These threads will give you plenty of reading material to help spice up your dynasty through a variety of ways.
The Game Outside of the Game
Dynasty House Rules Ideas
Making dynasty feel more organic
The "why I love NCAA 14 three years later" thread
I personally really enjoy the recruiting and schematic aspects of college football so I love having house rules for recruiting and I love making house rules for my playbook that help make my team get a true identity that has its own strengths and weaknesses.
For recruiting I do actually allow myself to scout recruits unlike many here do at this point, but the house rules I have set in place help counter my ability to scout.
- My commitment # is a "+1 rule". I look at how many players are graduating and only sign that many +1. No more. If I have 12 seniors I can sign 13 players.
- I create a full recruiting board in the preseason and that board cannot change. I can scout these recruits, but if all 4 HB's I have on my board are duds after scouting then I am SOL. Do I take on to have a body that class and hope they develop or do I skip out on a back that class and deal with potential depth issues.
- I only recruit players that have me inside of their top 10 or are in a pipeline state.
- I never convince anyone to return to school.
For the schematic side of things I will
- Limit my playbook size. Usually around 110 plays at most on both sides of the ball.
- Limit the size of my playbook substantially when at a school for the first time or starting a young QB or even defense. You can't just go to a new school and expect your scheme to be fully implemented game 1. The same can be said about starting a true freshman. I may go into a game with only 60 plays to choose from.
- Do anything you can to limit money plays. With J-Kits sliders some of the plays that I used to never run due to their success rate are now more realistic. Read options can still be too powerful as are offset running plays from the gun. What I do is only allow myself to call those plays once per drive and never inside the opposing 25 yard line.

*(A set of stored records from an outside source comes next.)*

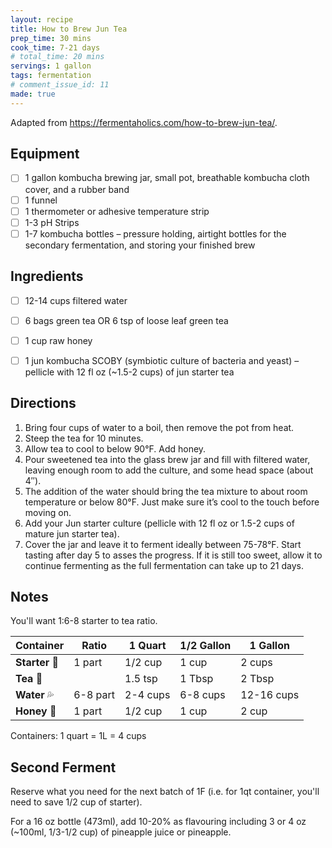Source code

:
 ```yaml
---
layout: recipe
title: How to Brew Jun Tea
prep_time: 30 mins
cook_time: 7-21 days
# total_time: 20 mins
servings: 1 gallon
tags: fermentation
# comment_issue_id: 11
made: true
---
```

Adapted from https://fermentaholics.com/how-to-brew-jun-tea/.

## Equipment
- [ ] 1 gallon kombucha brewing jar, small pot, breathable kombucha cloth cover, and a rubber band
- [ ] 1 funnel
- [ ] 1 thermometer or adhesive temperature strip
- [ ] 1-3 pH Strips
- [ ] 1-7 kombucha bottles – pressure holding, airtight bottles for the secondary fermentation, and storing your finished brew

## Ingredients
- [ ] 12-14 cups filtered water
- [ ] 6 bags green tea OR 6 tsp of loose leaf green tea
- [ ] 1 cup raw honey
- [ ] 1 jun kombucha SCOBY (symbiotic culture of bacteria and yeast) – pellicle with 12 fl oz (~1.5-2 cups) of jun starter tea


## Directions
1. Bring four cups of water to a boil, then remove the pot from heat.
2. Steep the tea for 10 minutes.
3. Allow tea to cool to below 90&deg;F. Add honey.
4. Pour sweetened tea into the glass brew jar and fill with filtered water, leaving enough room to add the culture, and some head space (about 4″).
5. The addition of the water should bring the tea mixture to about room temperature or below 80&deg;F. Just make sure it’s cool to the touch before moving on.
6. Add your Jun starter culture (pellicle with 12 fl oz or 1.5-2 cups of mature jun starter tea).
7. Cover the jar and leave it to ferment ideally between 75-78&deg;F. Start tasting after day 5 to asses the progress. If it is still too sweet, allow it to continue fermenting as the full fermentation can take up to 21 days.

## Notes
You'll want 1:6-8 starter to tea ratio.

| Container | Ratio | 1 Quart | 1/2 Gallon | 1 Gallon |
| --- | --- | --- | --- | --- |
| **Starter** 🍺 | 1 part | 1/2 cup | 1 cup | 2 cups |
| **Tea** 🌿 |  | 1.5 tsp | 1 Tbsp | 2 Tbsp |
| **Water** 💦 | 6-8 part | 2-4 cups | 6-8 cups | 12-16 cups |
| **Honey** 🍯 | 1 part | 1/2 cup | 1 cup | 2 cup |


<!-- | Container | Starter | Water | Honey |
| --- | --- | --- | --- |
| | 1 part | 6-8 part | 1 part of starter |
| 1 quart | 1/2 cup | 2-4 cups | 1/2 cup |
| 1/2 gallon | 1 cup | 6-8 cups | 1 cup |
| 1 gallon | 2 cup | 12-16 cups | 2 cup | -->

Containers: 1 quart = 1L = 4 cups

## Second Ferment
Reserve what you need for the next batch of 1F (i.e. for 1qt container, you'll need to save 1/2 cup of starter).

For a 16 oz bottle (473ml), add 10-20% as flavouring including 3 or 4 oz (~100ml, 1/3-1/2 cup) of pineapple juice or pineapple.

These rules allow me to really have fun building a team, building a scheme, and having a healthy challenge inside of dynasty mode. I absolutely love being at a school and having like an 80 play playbook as I implement my scheme. I pick up on my own tendencies as a play caller and start to actually have a realistic list of plays for each scenario. My team takes on an identity and there are actual areas I simply don't have the plays to succeed with. I remember one dynasty I was at a smaller school as a HC and my offensive playbook was around 50 something plays as I was starting my QB I recruited as a true freshman. I wanted to be a running team so my playbook was run heavy. Well, I got behind in game 1 and did not have too many plays to choose from to really gain yards through the air as I attempted my come back. It felt like I was actually struggling in an organic way as my team just wasn't fit to air it out. I had to rely on the same few plays that were no having too much success as they were in there more as wrinkles.
I also love watching a defensive playbook grow as the year goes on. Games 1, 2, and maybe even 3 are nothing but base coverages, but as my playbook grows I start to get more exotic blitzes and coverages in the book and it's so fun to see how my success goes up or down as I start implementing new things into the gameplan.
I really do just love limiting the playbooks and analyzing the identity my teams take on. I love analyzing an opposing teams roster and adding plays to the playbook based off that some weeks. I love getting bye weeks before a big game and adding a new package into the playbook and then seeing if it works in game. I remember adding the wildcat to my playbook eventually at UMass and when I ran it for the first time I was genuinely excited. I also remember struggling in power running situations so I adopted the Maryland-I. I didn't work. I felt like I wasted a whole week or two's worth of prep implementing a failure. The next season I knew that it would really hurt my team if I couldn't pick up 3 yards when I absolutely needed to on the ground. I made it a priority to find success and I ended up adjusting my playbook with some more rules in place(you can't just completely change it year to year and only follow the play count limit, keep it realistic). I headed into the new year scrapping the Maryland-I and adding in some flexbone principles in its place. It was definitely more successful, but was nowhere near a guarantee like it was a money formation. Just seeing the growth that addition to the playbook allowed my team made it feel so rewarding after I struggled an entire season in those situations. I was able to actually feel like I was a coaching genius for a second in my own little world.
One more little thing I loved in that UMass dynasty. My team had a pretty weak pass blocking OL for a few years. I would max protect, use quick passes, and the sorts to help, but they weren't enough and I needed something new to find success in certain scenarios, especially the red zone. I added about 5 or 6 plays that were designed roll outs and they instantly boosted my offense. No more 3rd downs where I got hit before the play developed. No more games where I was 3 for 4 in the red zone with only 13 points to show for it. I was able to find more consistency moving the pocket. The plays didn't work every time, but they were definitely an addition that benefited the team. Between that and the flexbone scenario, that was the most fun I've ever had in a dynasty from an X's and O's standpoint.